━━━━━ The records ━━━━━
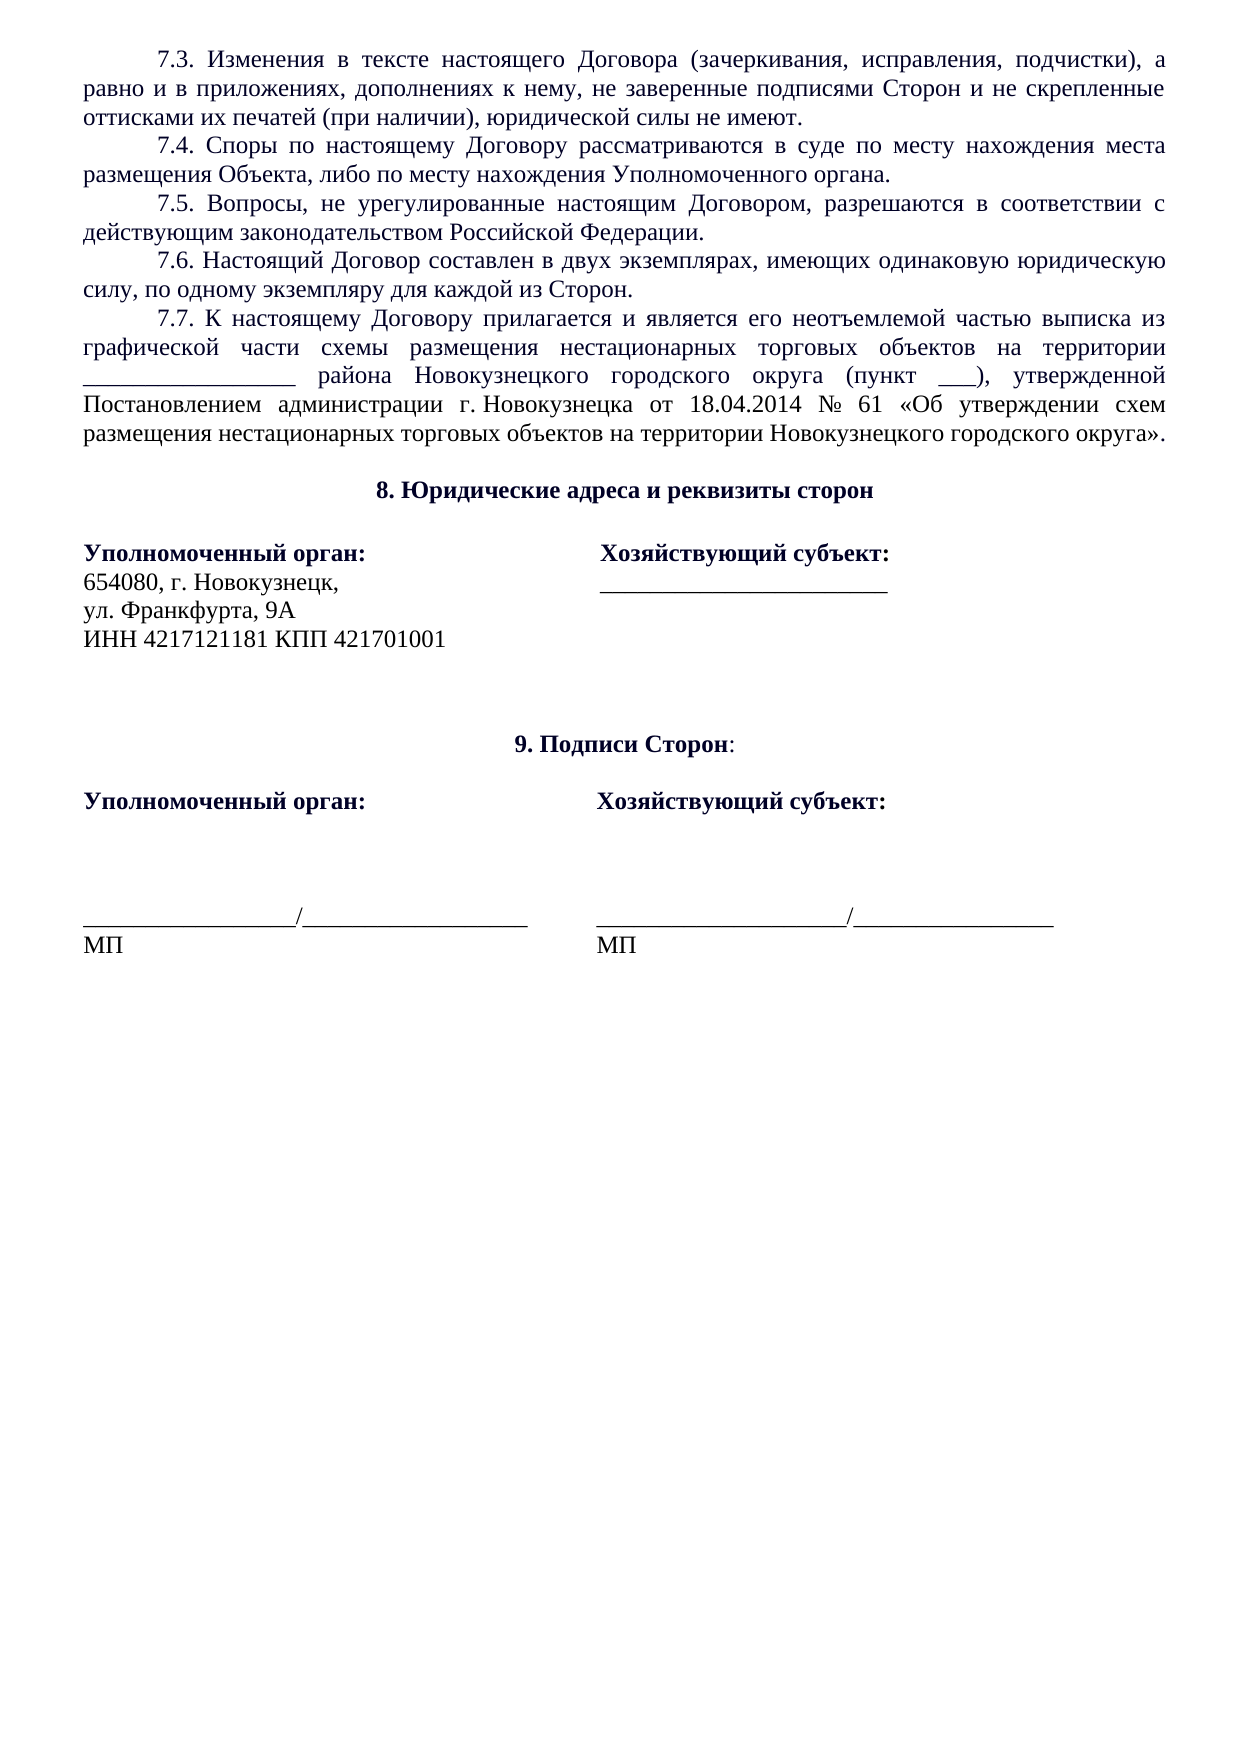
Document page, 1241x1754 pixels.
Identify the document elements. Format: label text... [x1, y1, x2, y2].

text 7.4. Споры по настоящему Договору рассматриваются в суде по месту нахождения места размещения Объекта, либо по месту нахождения Уполномоченного органа. [83, 131, 1167, 188]
text 9. Подписи Сторон: [83, 729, 1167, 758]
text 7.7. К настоящему Договору прилагается и является его неотъемлемой частью выписка из графической части схемы размещения нестационарных торговых объектов на территории _________________ района Новокузнецкого городского округа (пункт ___), утвержденной Постановлением администрации г. Новокузнецка от 18.04.2014 № 61 «Об утверждении схем размещения нестационарных торговых объектов на территории Новокузнецкого городского округа». [83, 303, 1167, 447]
text 8. Юридические адреса и реквизиты сторон [83, 476, 1167, 504]
text 7.6. Настоящий Договор составлен в двух экземплярах, имеющих одинаковую юридическую силу, по одному экземпляру для каждой из Сторон. [83, 246, 1167, 303]
table_header Уполномоченный орган: _________________/__________________ МП [83, 786, 578, 959]
table_header Уполномоченный орган: 654080, г. Новокузнецк, ул. Франкфурта, 9А ИНН 4217121181 КПП 421701001 [83, 538, 578, 729]
table_header Хозяйствующий субъект: _______________________ [578, 538, 1080, 729]
text 7.5. Вопросы, не урегулированные настоящим Договором, разрешаются в соответствии с действующим законодательством Российской Федерации. [83, 188, 1167, 246]
table_header Хозяйствующий субъект: ____________________/________________ МП [578, 786, 1080, 959]
text 7.3. Изменения в тексте настоящего Договора (зачеркивания, исправления, подчистки), а равно и в приложениях, дополнениях к нему, не заверенные подписями Сторон и не скрепленные оттисками их печатей (при наличии), юридической силы не имеют. [83, 44, 1167, 131]
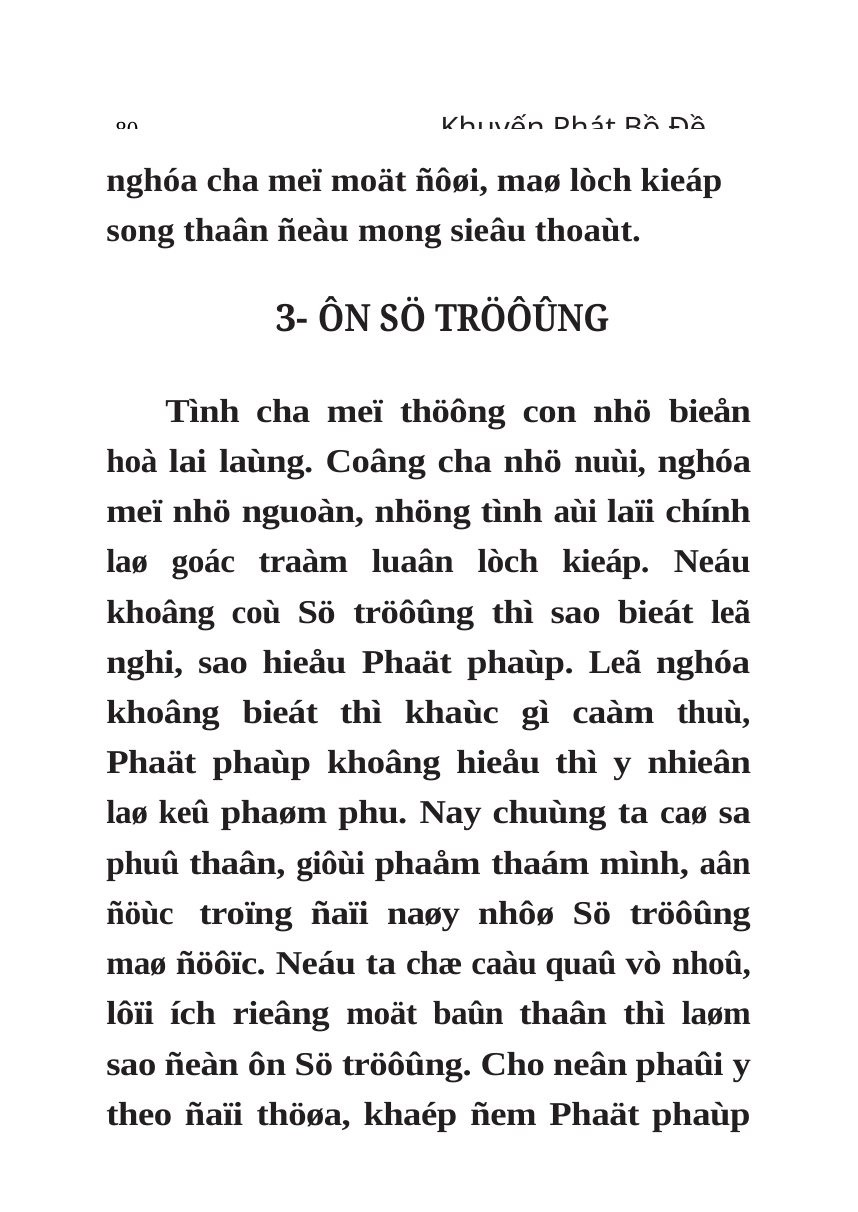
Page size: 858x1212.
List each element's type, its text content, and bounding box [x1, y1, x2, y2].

subtitle ÔN SÖ TRÖÔÛNG [275, 291, 763, 342]
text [106, 391, 751, 1132]
text nghóa cha meï moät ñôøi, maø lòch kieáp song thaân ñeàu mong sieâu thoaùt. [106, 160, 763, 249]
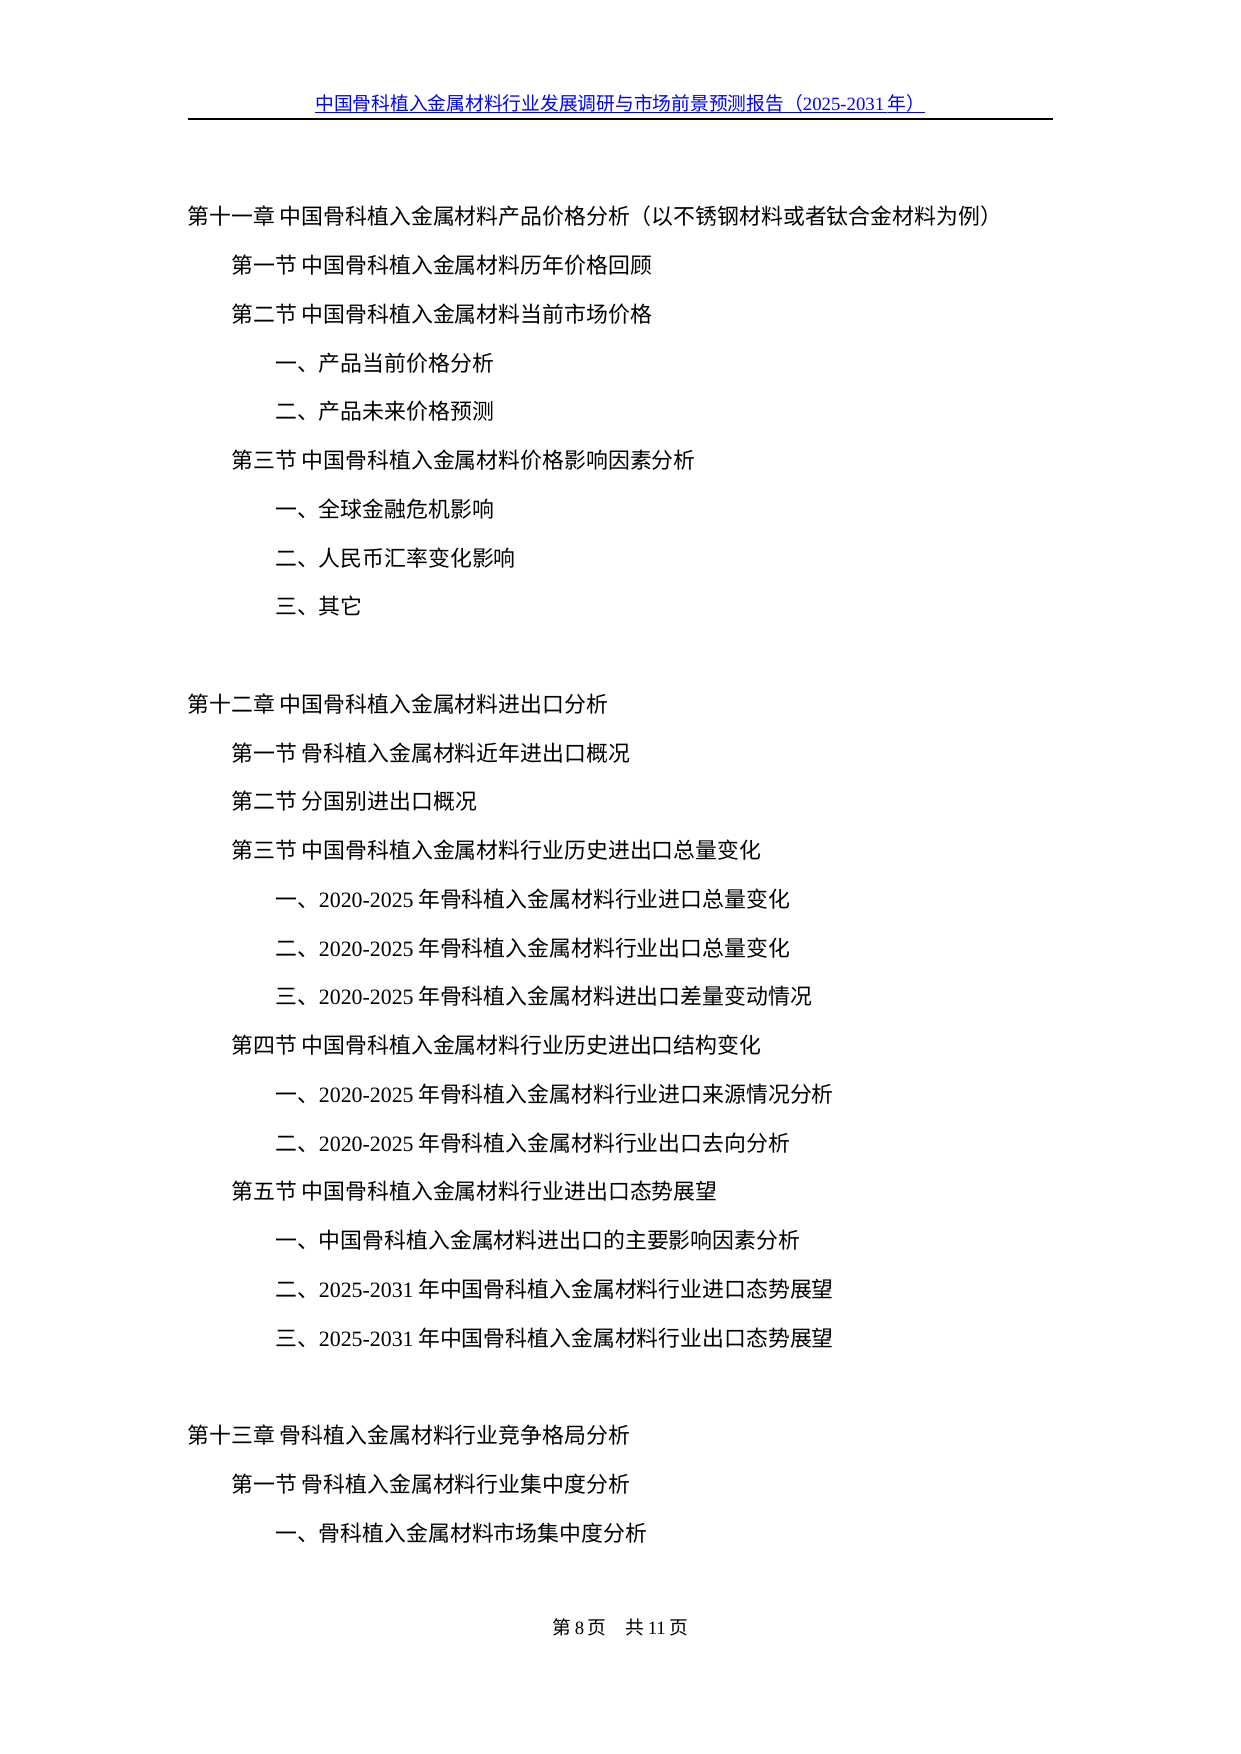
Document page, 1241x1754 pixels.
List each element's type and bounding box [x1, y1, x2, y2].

text [187, 150, 1053, 1548]
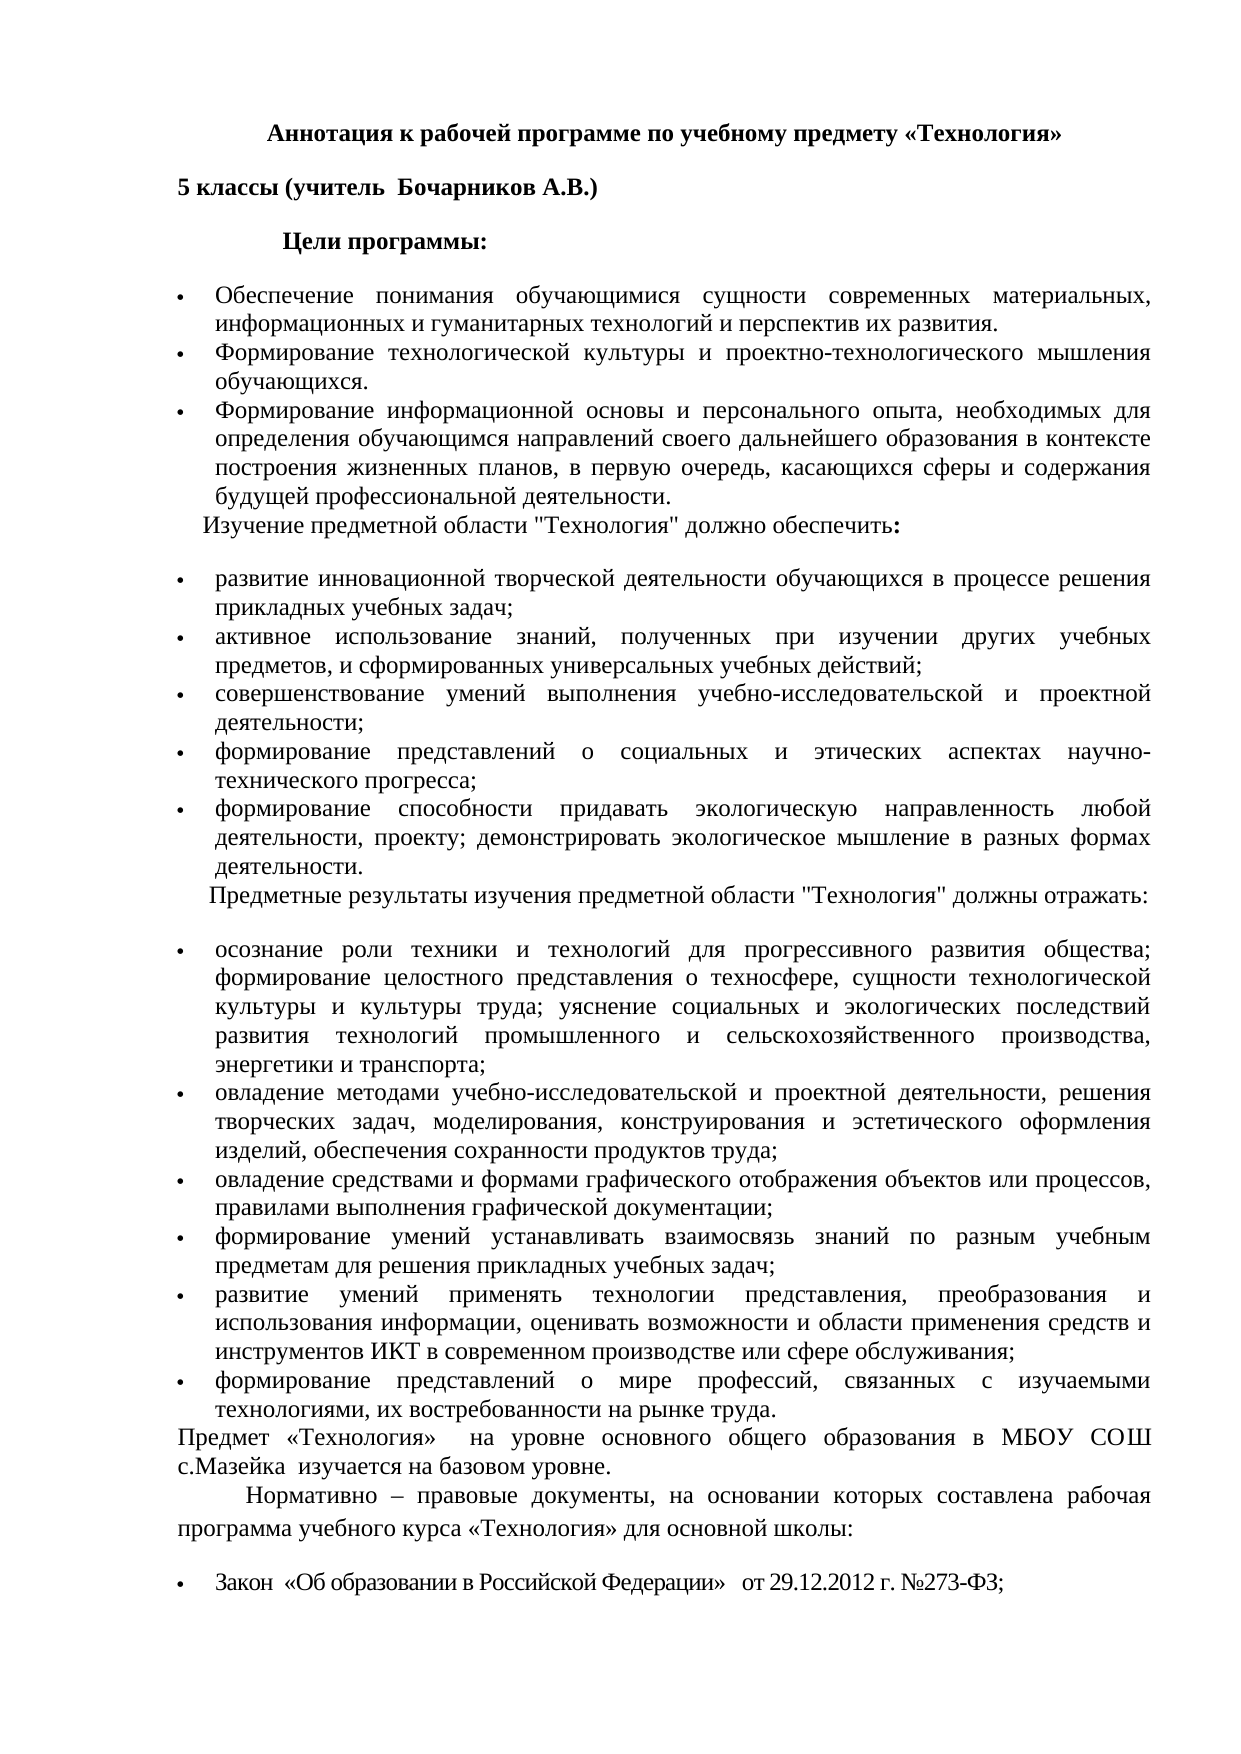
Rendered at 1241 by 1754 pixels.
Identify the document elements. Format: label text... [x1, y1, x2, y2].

list Закон «Об образовании в Российской Федерации» от 29.12.2012 г. №273-ФЗ; [177, 1567, 1152, 1596]
text Цели программы: [177, 226, 1152, 254]
list формирование представлений о социальных и этических аспектах научно-технического прогресса; [177, 736, 1152, 793]
list Формирование технологической культуры и проектно-технологического мышления обучающихся. [177, 337, 1152, 395]
list овладение методами учебно-исследовательской и проектной деятельности, решения творческих задач, моделирования, конструирования и эстетического оформления изделий, обеспечения сохранности продуктов труда; [177, 1077, 1152, 1164]
list совершенствование умений выполнения учебно-исследовательской и проектной деятельности; [177, 678, 1152, 736]
list формирование способности придавать экологическую направленность любой деятельности, проекту; демонстрировать экологическое мышление в разных формах деятельности. [177, 793, 1152, 880]
list овладение средствами и формами графического отображения объектов или процессов, правилами выполнения графической документации; [177, 1164, 1152, 1221]
text Аннотация к рабочей программе по учебному предмету «Технология» [177, 118, 1152, 147]
list развитие умений применять технологии представления, преобразования и использования информации, оценивать возможности и области применения средств и инструментов ИКТ в современном производстве или сфере обслуживания; [177, 1279, 1152, 1365]
text Нормативно – правовые документы, на основании которых составлена рабочая программа учебного курса «Технология» для основной школы: [177, 1480, 1152, 1542]
text Изучение предметной области "Технология" должно обеспечить: [177, 510, 1152, 538]
list осознание роли техники и технологий для прогрессивного развития общества; формирование целостного представления о техносфере, сущности технологической культуры и культуры труда; уяснение социальных и экологических последствий развития технологий промышленного и сельскохозяйственного производства, энергетики и транспорта; [177, 934, 1152, 1077]
list активное использование знаний, полученных при изучении других учебных предметов, и сформированных универсальных учебных действий; [177, 621, 1152, 678]
list Обеспечение понимания обучающимися сущности современных материальных, информационных и гуманитарных технологий и перспектив их развития. [177, 280, 1152, 337]
list формирование умений устанавливать взаимосвязь знаний по разным учебным предметам для решения прикладных учебных задач; [177, 1221, 1152, 1279]
text Предметные результаты изучения предметной области "Технология" должны отражать: [177, 880, 1152, 908]
list развитие инновационной творческой деятельности обучающихся в процессе решения прикладных учебных задач; [177, 563, 1152, 621]
list Формирование информационной основы и персонального опыта, необходимых для определения обучающимся направлений своего дальнейшего образования в контексте построения жизненных планов, в первую очередь, касающихся сферы и содержания будущей профессиональной деятельности. [177, 395, 1152, 510]
list Предмет «Технология» на уровне основного общего образования в МБОУ СОШ с.Мазейка изучается на базовом уровне. [177, 1422, 1152, 1480]
text 5 классы (учитель Бочарников А.В.) [177, 172, 1152, 201]
list формирование представлений о мире профессий, связанных с изучаемыми технологиями, их востребованности на рынке труда. [177, 1365, 1152, 1422]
━━━━━
→ **Task to complete**: Output only the stretch above from the line with "List each element's type, its" through the line with "Rendered at 1241 by 1754 pixels.", reproduced exactly. Exclude pictures.

→ **Written answer**:
List each element's type, its text content, and bounding box [x1, y1, x2, y2].

subtitle ÔN SÖ TRÖÔÛNG [275, 291, 763, 342]
text [106, 391, 751, 1132]
text nghóa cha meï moät ñôøi, maø lòch kieáp song thaân ñeàu mong sieâu thoaùt. [106, 160, 763, 249]
Document page, 1241x1754 pixels.
List each element's type and bounding box [x1, y1, x2, y2].

text [187, 150, 1053, 1548]
Rendered at 1241 by 1754 pixels.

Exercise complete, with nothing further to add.